Experience since the Trans-European Rail Freight Network was opened up to international competition on March 15 2003 suggests that private-sector innovation has the potential to inject much-needed life into the market, but a conference organised by EIM, ERFA, ERFCP and UIRR on March 29 concluded that 'European rail freight is not in a good shape'. And the prospects for passenger liberalisation seem much less clear.

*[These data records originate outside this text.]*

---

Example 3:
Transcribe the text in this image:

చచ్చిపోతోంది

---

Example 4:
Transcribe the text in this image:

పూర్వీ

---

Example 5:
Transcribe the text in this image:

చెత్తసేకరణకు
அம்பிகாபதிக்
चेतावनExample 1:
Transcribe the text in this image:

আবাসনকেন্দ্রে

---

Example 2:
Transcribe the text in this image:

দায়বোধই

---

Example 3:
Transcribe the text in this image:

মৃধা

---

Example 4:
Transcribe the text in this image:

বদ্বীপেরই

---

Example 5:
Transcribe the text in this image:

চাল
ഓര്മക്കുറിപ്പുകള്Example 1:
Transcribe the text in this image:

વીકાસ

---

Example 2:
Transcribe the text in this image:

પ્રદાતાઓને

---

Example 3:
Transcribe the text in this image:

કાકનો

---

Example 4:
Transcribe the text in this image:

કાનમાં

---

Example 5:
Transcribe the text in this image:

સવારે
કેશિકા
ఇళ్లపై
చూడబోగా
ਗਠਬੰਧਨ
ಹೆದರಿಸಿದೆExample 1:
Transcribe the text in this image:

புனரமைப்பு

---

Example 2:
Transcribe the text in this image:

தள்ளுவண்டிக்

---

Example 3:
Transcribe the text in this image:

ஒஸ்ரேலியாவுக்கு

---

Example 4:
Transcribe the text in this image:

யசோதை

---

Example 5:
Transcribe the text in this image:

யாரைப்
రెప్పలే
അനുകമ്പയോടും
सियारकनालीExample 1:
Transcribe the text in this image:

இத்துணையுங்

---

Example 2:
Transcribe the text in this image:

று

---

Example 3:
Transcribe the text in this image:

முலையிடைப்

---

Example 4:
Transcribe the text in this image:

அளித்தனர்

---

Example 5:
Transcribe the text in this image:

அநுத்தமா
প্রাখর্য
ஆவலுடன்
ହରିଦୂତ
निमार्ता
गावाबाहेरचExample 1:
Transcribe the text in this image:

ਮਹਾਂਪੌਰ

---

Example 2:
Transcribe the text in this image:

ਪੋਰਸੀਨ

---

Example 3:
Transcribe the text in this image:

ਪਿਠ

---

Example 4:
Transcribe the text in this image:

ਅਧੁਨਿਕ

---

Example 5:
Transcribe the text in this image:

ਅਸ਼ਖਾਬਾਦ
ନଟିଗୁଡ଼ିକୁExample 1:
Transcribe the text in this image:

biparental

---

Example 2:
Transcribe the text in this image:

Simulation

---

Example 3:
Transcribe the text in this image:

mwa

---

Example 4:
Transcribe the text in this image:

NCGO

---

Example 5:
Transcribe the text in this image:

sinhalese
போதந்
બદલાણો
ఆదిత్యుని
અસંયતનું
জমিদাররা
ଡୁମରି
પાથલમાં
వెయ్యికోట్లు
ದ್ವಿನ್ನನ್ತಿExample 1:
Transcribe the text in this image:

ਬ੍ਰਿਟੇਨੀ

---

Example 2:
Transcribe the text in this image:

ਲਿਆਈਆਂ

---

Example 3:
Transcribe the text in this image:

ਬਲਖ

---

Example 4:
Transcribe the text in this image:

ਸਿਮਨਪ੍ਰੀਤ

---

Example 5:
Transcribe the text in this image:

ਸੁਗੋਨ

A good example of the pitfalls ahead can be found on Britain's East Coast Main Line, where franchise operator GNER is embroiled in a spat with putative open-access challenger Grand Central. On March 23 the Office of Rail Regulation confirmed its earlier decision to award access rights to Grand Central for three trains a day each way between London, York and Sunderland. With capacity on the ECML at a premium, Hull Trains was given an extra London - Hull path, but GNER received nothing.

Given that GNER had committed to adding 12 trains each way per day between London and Leeds in its replacement franchise awarded last year, the company felt ORR's ruling was perverse. GNER has committed to pay £1·3bn in premia over the 10-year franchise, and believes that up to £5m a year in revenue is at risk from Grand Central, not least because of 'Orcats raiding' - exploiting the arcane rules of the ex-BR revenue apportionment software. Some of the losing bidders for the replacement InterCity East Coast franchise are understood to have included caveats against the risks of open-access competition in their business cases.

GNER Chief Executive Chris Garnett is particularly concerned that the two open-access operators will only pay marginal track access charges, whereas GNER must meet the full cost. This highlights an anomaly between UK legislation and the European model. Directive 2001/14 assumes that national governments will fund the basic cost of infrastructure, with operators meeting the marginal costs that their services impose. Under the Railways Act 1993, the UK government elected to fund the infrastructure via subsidies to the franchise operators in order to harness market forces.

With several franchisees paying premia rather than getting subsidy, the model is breaking down. In the 2005 white paper The Future of Rail, the government said it would be looking for open-access operators to meet 'a fair share' of their infrastructure costs.

Meanwhile, some train operators are still lobbying for a return to vertical integration. Last month Network Rail rejected an approach from Merseyside Passenger Transport Executive seeking control of the Merseyrail network; Merseyside PTE is the franchising authority for train operations, and saw benefits from bringing infrastructure and trains under common management. Notwithstanding this rebuff, train operator FirstGroup still remains keen to wrest control of the tracks from NR, possibly at ScotRail or First Great Western.